◆ INSTRUCTIONS TO FOLLOW:
Your answer should be one number: the count of lines below that contain "evenodd".

◆ MATERIAL FOR THIS TASK:
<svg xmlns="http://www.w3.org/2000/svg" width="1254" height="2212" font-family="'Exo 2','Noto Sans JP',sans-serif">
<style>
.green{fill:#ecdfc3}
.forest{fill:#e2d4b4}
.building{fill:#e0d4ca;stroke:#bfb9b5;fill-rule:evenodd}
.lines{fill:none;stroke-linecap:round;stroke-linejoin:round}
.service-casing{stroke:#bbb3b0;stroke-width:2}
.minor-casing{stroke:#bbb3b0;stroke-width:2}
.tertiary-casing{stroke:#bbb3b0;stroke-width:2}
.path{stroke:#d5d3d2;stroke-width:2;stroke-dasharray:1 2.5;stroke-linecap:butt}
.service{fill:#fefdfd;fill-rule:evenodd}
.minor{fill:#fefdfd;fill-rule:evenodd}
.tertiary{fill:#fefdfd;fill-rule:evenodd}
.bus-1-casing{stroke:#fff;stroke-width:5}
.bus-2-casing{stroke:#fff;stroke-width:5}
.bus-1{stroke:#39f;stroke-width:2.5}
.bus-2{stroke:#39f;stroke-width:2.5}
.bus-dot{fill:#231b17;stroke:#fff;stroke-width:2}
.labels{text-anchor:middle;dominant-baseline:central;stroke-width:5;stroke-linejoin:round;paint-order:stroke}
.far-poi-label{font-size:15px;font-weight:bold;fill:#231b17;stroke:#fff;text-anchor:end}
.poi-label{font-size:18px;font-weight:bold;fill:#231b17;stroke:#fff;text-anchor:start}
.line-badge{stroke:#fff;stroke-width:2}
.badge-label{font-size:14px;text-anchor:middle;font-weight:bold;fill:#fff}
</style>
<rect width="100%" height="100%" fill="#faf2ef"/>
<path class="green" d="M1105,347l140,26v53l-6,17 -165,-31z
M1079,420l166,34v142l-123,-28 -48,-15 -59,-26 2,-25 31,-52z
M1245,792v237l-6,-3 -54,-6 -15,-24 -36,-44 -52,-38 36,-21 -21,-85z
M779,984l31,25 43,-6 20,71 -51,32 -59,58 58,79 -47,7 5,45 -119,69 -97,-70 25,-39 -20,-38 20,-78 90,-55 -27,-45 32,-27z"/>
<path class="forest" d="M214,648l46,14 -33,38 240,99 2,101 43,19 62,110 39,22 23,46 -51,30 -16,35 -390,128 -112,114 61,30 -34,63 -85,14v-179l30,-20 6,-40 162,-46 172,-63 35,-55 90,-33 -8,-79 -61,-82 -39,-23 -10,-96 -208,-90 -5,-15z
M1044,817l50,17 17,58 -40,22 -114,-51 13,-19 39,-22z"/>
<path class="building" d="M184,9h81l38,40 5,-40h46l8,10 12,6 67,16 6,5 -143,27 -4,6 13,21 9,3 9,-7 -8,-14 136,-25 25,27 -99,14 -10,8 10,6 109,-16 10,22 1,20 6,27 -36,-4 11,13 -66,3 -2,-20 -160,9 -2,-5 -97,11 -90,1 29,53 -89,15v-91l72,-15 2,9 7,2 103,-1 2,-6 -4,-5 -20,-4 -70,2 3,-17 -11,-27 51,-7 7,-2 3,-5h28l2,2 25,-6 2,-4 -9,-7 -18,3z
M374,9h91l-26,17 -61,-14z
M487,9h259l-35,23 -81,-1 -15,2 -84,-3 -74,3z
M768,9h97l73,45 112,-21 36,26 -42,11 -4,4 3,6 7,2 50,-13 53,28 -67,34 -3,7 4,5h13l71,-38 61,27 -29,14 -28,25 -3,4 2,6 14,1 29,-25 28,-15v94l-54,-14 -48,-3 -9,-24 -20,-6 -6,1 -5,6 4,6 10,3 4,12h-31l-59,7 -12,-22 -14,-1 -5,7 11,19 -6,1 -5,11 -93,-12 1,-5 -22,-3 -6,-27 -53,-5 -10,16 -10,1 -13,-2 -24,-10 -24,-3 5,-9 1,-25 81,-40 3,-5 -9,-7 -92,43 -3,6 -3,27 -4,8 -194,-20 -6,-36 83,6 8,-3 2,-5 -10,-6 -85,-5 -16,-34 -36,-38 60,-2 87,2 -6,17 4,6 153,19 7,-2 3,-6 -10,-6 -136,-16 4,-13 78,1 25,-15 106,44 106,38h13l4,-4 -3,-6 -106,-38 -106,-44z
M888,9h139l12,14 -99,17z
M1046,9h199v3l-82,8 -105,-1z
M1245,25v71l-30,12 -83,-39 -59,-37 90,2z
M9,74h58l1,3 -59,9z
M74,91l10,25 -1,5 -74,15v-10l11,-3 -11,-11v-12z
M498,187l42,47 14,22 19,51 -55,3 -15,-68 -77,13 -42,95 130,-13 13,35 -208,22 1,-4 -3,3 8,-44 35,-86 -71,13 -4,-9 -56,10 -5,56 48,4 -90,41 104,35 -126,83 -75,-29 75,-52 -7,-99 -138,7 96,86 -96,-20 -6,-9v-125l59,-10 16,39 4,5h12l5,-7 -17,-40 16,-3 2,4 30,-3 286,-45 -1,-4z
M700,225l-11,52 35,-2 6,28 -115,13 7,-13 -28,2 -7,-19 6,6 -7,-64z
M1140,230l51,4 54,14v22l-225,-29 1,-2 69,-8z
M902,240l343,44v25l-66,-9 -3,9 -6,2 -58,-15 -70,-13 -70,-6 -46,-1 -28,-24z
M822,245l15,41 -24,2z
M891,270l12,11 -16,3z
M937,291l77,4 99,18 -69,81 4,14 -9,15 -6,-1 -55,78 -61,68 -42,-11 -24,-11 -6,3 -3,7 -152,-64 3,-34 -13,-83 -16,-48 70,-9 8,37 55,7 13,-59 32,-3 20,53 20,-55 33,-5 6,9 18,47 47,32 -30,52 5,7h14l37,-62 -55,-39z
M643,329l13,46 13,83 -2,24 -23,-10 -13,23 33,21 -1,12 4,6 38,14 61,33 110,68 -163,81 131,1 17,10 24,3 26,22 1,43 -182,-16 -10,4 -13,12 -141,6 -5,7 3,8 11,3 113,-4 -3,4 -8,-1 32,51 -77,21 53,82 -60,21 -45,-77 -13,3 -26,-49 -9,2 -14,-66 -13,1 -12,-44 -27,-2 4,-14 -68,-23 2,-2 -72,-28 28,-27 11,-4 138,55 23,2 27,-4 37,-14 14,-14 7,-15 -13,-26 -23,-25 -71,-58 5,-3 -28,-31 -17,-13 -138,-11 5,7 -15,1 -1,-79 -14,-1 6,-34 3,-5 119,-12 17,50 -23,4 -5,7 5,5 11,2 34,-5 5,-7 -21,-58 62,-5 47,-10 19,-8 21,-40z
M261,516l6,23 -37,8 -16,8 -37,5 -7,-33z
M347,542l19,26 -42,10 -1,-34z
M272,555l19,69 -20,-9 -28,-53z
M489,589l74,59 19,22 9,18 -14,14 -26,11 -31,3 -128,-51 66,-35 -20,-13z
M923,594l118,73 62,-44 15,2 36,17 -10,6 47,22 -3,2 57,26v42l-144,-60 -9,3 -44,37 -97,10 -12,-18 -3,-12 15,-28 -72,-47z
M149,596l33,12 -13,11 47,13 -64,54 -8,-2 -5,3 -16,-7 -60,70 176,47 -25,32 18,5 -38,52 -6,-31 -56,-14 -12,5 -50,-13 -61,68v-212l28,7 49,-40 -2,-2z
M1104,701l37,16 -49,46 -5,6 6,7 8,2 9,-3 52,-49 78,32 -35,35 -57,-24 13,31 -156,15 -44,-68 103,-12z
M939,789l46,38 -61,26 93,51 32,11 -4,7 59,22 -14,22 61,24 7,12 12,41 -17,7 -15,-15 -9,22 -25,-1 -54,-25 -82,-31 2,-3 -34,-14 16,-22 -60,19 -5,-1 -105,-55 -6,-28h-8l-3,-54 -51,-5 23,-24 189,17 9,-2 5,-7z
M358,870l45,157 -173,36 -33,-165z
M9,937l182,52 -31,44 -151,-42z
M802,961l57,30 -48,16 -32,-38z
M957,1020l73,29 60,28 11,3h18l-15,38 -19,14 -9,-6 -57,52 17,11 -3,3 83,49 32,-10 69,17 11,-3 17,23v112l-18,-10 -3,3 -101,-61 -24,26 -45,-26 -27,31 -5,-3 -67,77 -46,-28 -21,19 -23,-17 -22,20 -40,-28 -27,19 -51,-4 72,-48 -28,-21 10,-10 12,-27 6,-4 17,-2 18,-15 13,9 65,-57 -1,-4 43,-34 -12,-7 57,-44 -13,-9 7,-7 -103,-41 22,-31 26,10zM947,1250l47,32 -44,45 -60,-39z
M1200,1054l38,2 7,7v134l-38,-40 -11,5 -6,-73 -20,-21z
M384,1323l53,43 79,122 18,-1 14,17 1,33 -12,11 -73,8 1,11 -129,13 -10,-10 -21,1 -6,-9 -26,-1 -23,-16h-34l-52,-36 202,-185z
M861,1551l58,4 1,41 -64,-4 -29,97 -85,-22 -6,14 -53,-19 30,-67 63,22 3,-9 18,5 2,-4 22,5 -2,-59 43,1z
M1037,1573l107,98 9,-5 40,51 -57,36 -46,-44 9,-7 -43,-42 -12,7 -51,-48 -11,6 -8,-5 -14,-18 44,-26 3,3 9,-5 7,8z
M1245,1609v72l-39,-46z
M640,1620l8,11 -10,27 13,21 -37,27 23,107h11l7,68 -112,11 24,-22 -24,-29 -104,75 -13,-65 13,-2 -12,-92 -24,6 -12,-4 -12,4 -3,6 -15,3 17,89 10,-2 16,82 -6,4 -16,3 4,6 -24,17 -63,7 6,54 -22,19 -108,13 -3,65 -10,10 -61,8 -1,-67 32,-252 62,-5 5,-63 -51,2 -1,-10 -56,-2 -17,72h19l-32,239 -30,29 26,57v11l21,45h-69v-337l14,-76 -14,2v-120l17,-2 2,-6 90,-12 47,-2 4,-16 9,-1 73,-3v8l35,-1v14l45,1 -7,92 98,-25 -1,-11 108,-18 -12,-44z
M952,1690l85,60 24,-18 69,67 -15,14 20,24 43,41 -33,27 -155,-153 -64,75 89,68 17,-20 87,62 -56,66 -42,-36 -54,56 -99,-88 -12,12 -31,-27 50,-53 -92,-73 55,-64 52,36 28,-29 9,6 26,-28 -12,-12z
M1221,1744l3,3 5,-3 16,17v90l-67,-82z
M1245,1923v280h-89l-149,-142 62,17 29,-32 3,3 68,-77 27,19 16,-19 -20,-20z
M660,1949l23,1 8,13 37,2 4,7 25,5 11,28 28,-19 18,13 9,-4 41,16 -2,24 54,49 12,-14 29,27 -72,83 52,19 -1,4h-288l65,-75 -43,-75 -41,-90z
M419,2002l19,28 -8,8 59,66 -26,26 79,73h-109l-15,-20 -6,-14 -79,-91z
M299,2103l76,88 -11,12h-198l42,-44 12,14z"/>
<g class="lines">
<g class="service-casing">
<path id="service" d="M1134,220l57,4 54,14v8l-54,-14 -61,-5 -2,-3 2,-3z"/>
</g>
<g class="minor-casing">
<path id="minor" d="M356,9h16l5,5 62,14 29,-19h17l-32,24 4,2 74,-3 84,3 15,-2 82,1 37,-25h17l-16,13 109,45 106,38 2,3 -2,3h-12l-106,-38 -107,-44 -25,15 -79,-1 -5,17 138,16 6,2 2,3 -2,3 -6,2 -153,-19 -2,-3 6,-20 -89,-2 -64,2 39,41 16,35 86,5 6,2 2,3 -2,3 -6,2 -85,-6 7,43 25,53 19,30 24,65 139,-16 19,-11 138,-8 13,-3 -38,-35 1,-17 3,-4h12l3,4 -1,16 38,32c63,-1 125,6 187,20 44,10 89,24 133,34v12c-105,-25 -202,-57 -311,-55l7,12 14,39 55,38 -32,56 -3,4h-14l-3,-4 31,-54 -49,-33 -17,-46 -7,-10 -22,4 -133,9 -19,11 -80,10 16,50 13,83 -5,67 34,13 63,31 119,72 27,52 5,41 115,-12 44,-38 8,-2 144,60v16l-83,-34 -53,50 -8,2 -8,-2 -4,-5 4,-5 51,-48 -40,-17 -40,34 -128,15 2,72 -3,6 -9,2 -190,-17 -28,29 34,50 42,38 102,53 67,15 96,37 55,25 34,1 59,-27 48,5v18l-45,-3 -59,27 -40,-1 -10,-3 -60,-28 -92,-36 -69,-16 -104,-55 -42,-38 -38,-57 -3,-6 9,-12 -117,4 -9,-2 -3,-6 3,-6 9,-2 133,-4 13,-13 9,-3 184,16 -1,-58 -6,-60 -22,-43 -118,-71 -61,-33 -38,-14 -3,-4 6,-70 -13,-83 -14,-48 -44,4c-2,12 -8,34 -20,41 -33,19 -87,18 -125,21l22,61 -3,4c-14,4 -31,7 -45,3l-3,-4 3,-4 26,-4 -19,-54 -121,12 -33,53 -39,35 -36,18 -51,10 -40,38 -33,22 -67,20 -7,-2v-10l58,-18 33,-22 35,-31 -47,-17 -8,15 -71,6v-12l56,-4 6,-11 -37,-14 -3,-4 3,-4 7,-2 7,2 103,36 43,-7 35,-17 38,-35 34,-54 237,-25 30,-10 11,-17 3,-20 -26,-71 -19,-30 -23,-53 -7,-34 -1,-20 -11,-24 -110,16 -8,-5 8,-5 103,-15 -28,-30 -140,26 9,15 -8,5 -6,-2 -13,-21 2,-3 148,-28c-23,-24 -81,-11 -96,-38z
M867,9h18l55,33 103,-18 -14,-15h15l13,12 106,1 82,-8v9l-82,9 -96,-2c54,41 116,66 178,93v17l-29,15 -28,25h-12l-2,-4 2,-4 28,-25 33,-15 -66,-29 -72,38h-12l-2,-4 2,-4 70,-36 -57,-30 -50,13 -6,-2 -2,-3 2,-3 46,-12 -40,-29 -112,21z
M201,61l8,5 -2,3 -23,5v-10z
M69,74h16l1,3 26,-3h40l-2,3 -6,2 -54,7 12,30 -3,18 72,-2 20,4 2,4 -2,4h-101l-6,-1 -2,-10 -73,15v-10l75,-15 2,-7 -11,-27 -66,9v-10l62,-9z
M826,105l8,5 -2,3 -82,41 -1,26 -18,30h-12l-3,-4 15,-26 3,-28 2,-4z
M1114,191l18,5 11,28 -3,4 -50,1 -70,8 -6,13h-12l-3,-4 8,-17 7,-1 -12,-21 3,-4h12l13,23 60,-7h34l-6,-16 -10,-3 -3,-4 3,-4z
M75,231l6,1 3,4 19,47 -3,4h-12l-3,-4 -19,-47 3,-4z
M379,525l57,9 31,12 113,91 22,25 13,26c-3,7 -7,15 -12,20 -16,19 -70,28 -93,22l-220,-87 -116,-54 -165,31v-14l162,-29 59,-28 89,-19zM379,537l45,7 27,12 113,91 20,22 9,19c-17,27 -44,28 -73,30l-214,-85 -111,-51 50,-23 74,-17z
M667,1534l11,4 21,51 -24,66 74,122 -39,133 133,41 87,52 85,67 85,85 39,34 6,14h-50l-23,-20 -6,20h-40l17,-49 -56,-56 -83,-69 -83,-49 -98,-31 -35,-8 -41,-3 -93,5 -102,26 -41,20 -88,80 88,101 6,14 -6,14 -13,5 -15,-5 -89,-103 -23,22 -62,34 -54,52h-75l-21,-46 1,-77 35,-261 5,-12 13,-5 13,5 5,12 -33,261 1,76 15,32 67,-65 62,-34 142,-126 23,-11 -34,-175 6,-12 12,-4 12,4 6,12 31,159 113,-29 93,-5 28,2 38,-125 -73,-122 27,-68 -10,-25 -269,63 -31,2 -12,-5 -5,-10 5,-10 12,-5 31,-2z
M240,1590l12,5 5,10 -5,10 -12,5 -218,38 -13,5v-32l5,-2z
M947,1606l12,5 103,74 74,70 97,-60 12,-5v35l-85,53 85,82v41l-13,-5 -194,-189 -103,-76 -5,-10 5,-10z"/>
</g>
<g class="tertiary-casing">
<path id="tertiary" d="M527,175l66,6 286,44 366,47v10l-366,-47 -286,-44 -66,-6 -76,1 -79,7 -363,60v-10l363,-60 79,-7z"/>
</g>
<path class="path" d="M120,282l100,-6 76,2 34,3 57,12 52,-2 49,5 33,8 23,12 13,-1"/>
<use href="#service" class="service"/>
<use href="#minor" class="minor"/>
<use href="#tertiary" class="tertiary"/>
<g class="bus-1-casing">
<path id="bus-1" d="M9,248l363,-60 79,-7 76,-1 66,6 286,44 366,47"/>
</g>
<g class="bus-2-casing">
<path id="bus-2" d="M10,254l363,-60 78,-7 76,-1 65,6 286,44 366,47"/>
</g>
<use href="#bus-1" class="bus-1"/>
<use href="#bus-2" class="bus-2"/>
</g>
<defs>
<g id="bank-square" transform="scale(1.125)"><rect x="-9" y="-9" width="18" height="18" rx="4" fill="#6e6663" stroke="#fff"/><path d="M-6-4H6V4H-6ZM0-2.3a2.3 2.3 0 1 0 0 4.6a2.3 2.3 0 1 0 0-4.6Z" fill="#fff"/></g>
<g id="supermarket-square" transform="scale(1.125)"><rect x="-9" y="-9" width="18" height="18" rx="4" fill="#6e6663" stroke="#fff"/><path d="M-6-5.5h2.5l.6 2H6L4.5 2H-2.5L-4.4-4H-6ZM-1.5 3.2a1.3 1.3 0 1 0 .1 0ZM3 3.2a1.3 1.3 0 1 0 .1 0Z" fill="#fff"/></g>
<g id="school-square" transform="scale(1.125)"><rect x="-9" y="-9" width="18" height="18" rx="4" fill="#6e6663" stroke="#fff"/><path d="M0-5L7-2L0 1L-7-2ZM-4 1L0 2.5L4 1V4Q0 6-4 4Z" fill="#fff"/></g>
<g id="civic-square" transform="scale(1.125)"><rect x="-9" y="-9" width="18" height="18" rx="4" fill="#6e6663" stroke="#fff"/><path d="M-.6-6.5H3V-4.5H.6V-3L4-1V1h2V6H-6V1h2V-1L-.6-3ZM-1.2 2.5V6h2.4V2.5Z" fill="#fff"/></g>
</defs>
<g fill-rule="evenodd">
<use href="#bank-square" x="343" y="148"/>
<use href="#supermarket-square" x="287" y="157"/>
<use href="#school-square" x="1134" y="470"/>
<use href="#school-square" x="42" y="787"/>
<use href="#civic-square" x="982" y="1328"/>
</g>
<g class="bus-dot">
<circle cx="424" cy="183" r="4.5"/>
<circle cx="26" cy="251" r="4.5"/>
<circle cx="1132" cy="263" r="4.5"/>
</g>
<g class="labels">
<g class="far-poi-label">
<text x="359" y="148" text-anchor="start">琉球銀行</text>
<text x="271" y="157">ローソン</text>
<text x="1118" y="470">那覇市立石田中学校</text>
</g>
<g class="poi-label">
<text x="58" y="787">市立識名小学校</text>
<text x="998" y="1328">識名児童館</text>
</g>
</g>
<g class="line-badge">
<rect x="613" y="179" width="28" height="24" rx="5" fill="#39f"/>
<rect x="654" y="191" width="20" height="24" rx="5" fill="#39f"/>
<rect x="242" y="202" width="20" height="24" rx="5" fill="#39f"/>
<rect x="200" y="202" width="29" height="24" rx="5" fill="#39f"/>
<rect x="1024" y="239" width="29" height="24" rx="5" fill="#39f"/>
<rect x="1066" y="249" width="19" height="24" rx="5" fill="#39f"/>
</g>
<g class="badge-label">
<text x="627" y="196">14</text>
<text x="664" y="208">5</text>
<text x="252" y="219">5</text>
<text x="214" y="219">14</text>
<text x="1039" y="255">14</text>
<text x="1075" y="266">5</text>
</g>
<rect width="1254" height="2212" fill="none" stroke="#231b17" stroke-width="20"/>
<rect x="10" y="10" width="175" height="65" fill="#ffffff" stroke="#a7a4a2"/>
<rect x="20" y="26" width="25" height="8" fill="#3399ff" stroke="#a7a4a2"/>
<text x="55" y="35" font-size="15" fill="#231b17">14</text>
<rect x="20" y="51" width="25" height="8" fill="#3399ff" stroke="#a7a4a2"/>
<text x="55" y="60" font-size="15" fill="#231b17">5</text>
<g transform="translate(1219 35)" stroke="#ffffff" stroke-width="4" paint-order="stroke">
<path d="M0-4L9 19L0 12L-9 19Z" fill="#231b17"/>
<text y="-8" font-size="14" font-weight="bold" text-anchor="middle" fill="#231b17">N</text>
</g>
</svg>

◆ RESPONSE TO THIS TASK:
5